U.S. oil prices crashed below $27 dollars a barrel on Wednesday for the first time since 2003, caught in a broad slump across world financial markets with traders also worried that the crude supply glut could last longer.
Oil has fallen more than 25 percent so far this year, the steepest such slide since the financial crisis, piling more pain on oil drillers and producing nations alike. Yet they keep pumping more oil into an oversupplied market.
Sure enough, fresh data from the American Petroleum Institute on Wednesday showed U.S. crude stocks rose more than expected last week. Crude inventories rose by 4.6 million barrels in the week to Jan. 15 to 485.2 million, well above analysts' expectations for an increase of 2.8 million barrels, the industry group said.
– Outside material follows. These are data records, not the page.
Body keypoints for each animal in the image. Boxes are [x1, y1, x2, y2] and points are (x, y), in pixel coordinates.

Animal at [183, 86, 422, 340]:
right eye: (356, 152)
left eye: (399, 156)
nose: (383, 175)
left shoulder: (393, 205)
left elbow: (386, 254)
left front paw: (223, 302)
Venezuela requested an emergency OPEC meeting to discuss steps to prop up prices, but other delegates dismissed the idea.
A Middle Eastern shipping firm became one of the first to resume direct business with Iran after international sanctions on Tehran were lifted at the weekend, a reminder of how quickly more oil may flow.
"The Iranians are clearly stepping it up to battle for market share in Europe," said John Kilduff, partner at Again Capital LLC in New York. Not only is that a major market for Saudi Arabia and Russia, but U.S. oil is now flowing unfettered to Europe for the first time, "so it's a battle royale."
U.S. oil recorded its worst settlement since May 2003 on Wednesday, caught in a broad slump across world financial markets with traders also fearful that the crude supply glut could last longer.
U.S. benchmark West Texas Intermediate (WTI) prices for February delivery settled at $26.55 a barrel, down $1.91, or 6.71 percent, up slightly from an intraday low of $26.19, its weakest price since May 2003. The February contract expired Wednesday.